Dentro di sé, e forse anche a voce alta, accusò Rivera di non averlo difeso dinanzi allo staff tecnico. Il dolore per lo smacco non lo ha mai abbandonato. Ma il peggio doveva ancora venire: al Milan il presidente Carraro si era innamorato di Romeo Benetti, che giocava nella Samp. Durante le ferie, e col magone messicano ancora alto, Lodetti riceve una telefonata da Milano, è la segretaria del Milan che gli comunica il trasferimento a Genova sponda blucerchiata: Romeo Benetti fa il percorso contrario e sbarca a Milanello. Per Lodetti, liquidato cinicamente, la botta è fortissima, è di fatto l’addio al grande calcio e se la prende di nuovo con Rivera che accusa di non aver impedito la cessione bloccando Carraro. Giocherà nella Samp da capitano fino al 1974, poi il passaggio al Foggia in serie B, quindi al Novara nel 1976. L’anno successivo il ritiro.

A Genova aveva preso il patentino per allenare le giovanili. Prende il telefono e chiama fiducioso Rivera, allora vicepresidente del Milan, proponendosi per allenare i ragazzini. Il Prence Mandrogno (come sempre Brera denominava Rivera per le sue origini alessandrine) gli dice freddamente che al momento non ci sono possibilità. Mesi dopo Lodetti verrà a sapere che il Diavolo gli ha preferito un altro. È la pietra tombale sul rapporto con Rivera, con cui tornerà a parlare solo molti anni dopo a Bologna in occasione di una cerimonia in ricordo di Giacomino Bulgarelli.

Intervistato da Gianni Mura spiegò: “Sa perché mi spiace che non mi abbia chiamato?
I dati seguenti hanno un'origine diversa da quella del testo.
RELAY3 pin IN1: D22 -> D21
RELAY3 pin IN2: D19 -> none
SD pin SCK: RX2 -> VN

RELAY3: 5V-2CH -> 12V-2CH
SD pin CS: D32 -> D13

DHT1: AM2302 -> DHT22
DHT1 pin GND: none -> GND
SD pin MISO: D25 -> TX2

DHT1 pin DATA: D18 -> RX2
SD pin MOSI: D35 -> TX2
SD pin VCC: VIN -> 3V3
Perché sarei stato un bravissimo allenatore, con una vocazione nata all’oratorio. E per primo allenamento avrei convocato la squadra alle 7 di mattina, in una stazione affollata di metrò, e gli avrei detto: questi qui fanno i sacrifici, non voi”.

Si possono attaccare le scarpette al chiodo ma il demone del calcio non ti molla. E così Lodetti a 40 anni si infila in una partitella di ragazzi al Parco Trenno a Milano. Faceva footing nel verde quando vide correre i giovanotti dietro al pallone. Si presenta al portiere e chiede di giocare. Lo guarda stupito: “Ma non vede che siamo tutti giovani?” Lui insiste, siete in 10 e perdete 4-1, risponde. Scettici, lo fanno entrare.

La partita finisce 4-4 e lui “se la cava”. Quando gli chiedono come si chiama risponde: “Ceramica, mi chiamo Ceramica”, il nome che era scritto sulla sua giacca a vento, non gli andava di far la parte della vecchia gloria e darsi arie. Diventa un punto fermo della squadra. Anni dopo un vecchietto in bici lo inquadra, lo riconosce e rivela il segreto urbi et orbi. Il colpo di scena non lo allontana dal suo appuntamento con la squadra, giocherà al parco fino al 2007. Poi parlerà di calcio come opinionista in tv.

Ciao Ceramica, mediano dal calco antico precursore del centrocampista contemporaneo.